The following are action items for NVAC:

  1. The prevention and treatment of HIV infection should be examined using this model as it is an established societal priority and the data are easily available.
  2. Evaluation of the disease burden of other infections or chronic conditions maybe desired.
  3. Consideration needs to be given as to how to compare the benefits of improvements in existing vaccines with the development of vaccines against diseases for which no vaccines are licensed.
  4. Vaccines that are to be administered at puberty, to adolescents, or to pregnant women will require new approaches to encourage their use as well as the infrastructure to ensure delivery at appropriate times.
  5. The impact of liability on vaccine development and use for these populations needs to be addressed. For example, the principal obstacle to group B streptococcus vaccine development is that the target population to immunize would be pregnant women, for which liability issues are formidable. NVAC alone cannot effectively address these issues, although a joint task force with the Advisory Commission on Childhood Vaccines and the Vaccine Injury Compensation Program (VICP) could develop options with the Department of Health and Human Services, the Department of Justice, industry, and insurance carriers.
  6. Concerning development of a cytomegalovirus (CMV) vaccine to prevent perinatal infection, a priority in the IOM Report, the following three problems have impeded development: a paucity of data to convince decision-makers of the need for a vaccine, the perceived difficulty of performing efficacy trials, and the lack of industry interest.

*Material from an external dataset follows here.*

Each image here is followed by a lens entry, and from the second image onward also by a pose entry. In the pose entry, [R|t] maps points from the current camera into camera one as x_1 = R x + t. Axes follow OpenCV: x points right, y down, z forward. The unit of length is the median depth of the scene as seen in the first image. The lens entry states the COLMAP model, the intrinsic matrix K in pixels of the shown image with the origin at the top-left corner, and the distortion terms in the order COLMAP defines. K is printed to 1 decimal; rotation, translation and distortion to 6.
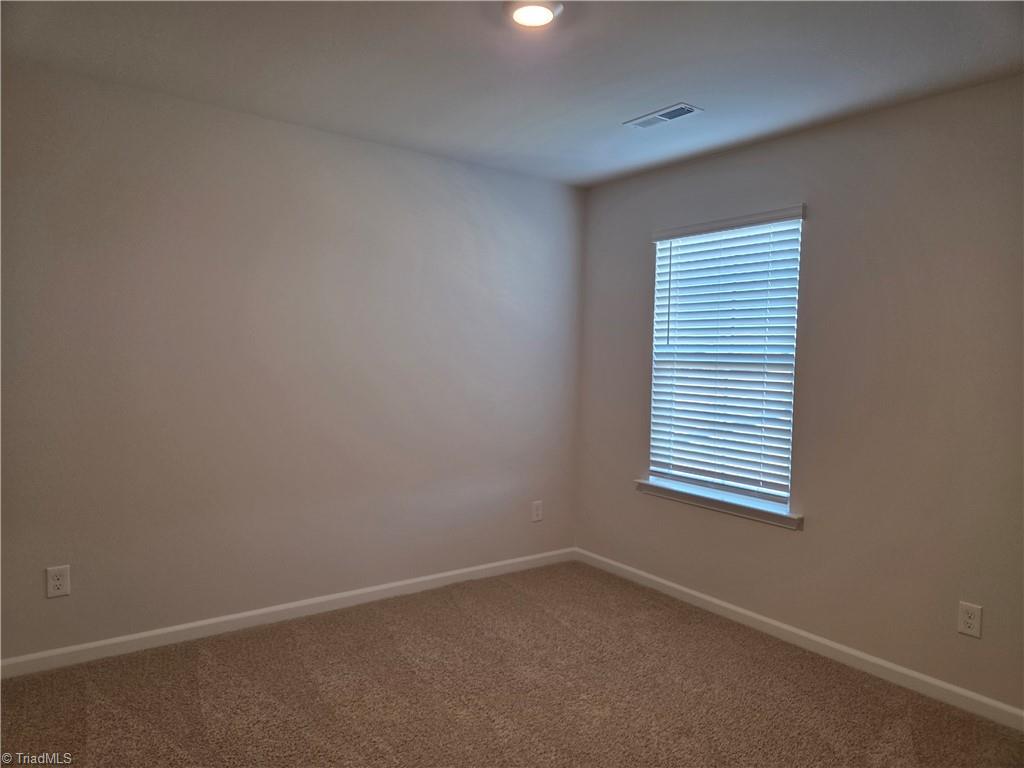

In order to address these problems, the National Vaccine Program Office (NVPO) and NVAC should organize a scientific workshop to consider barriers to the development of such a vaccine. This could address the prevalence of intrauterine infection, the pathogenesis of fetal infection, the development of animal and human challenge models, and the rapid diagnosis of infection in the fetus and newborn. The likely steps needed to define vaccine efficacy and safety also should be considered as well as the issues of delivering vaccine to adolescents and during pregnancy.
  7. Vaccine strategies for insulin dependent diabetes mellitus, multiple sclerosis, rheumatoid arthritis, and other chronic autoimmune diseases likely will be very different than those for vaccines developed against infectious diseases in the 20th century. In addition, those leading their development may have little experience in conducting efficacy trials and with the regulatory process. NVPO and NVAC should consider sponsoring a multidisciplinary scientific workshop on vaccines targeted for prevention and treatment of autoimmune diseases.
  8. NVAC should consider the global policy issues concerning vaccines against sexually transmitted diseases other than HIV such as Chlamydia trachomatis, Herpes simplex, and Neisseria gonorrhea. Major technical problems exist in the development of vaccines for these sexually transmitted diseases. However, the range of possible approaches is far from exhausted. Marketing concerns also exist and include questions of vaccine use. Who will use these vaccines once developed and will normal individuals be willing to label themselves as high-risk by accepting the vaccines?
  9. The NVAC should continue to assess the impact of the Report and methodology for assessing disease burden on vaccine development, decisions to initiate programs in industry, and funding of research in academic and government laboratories.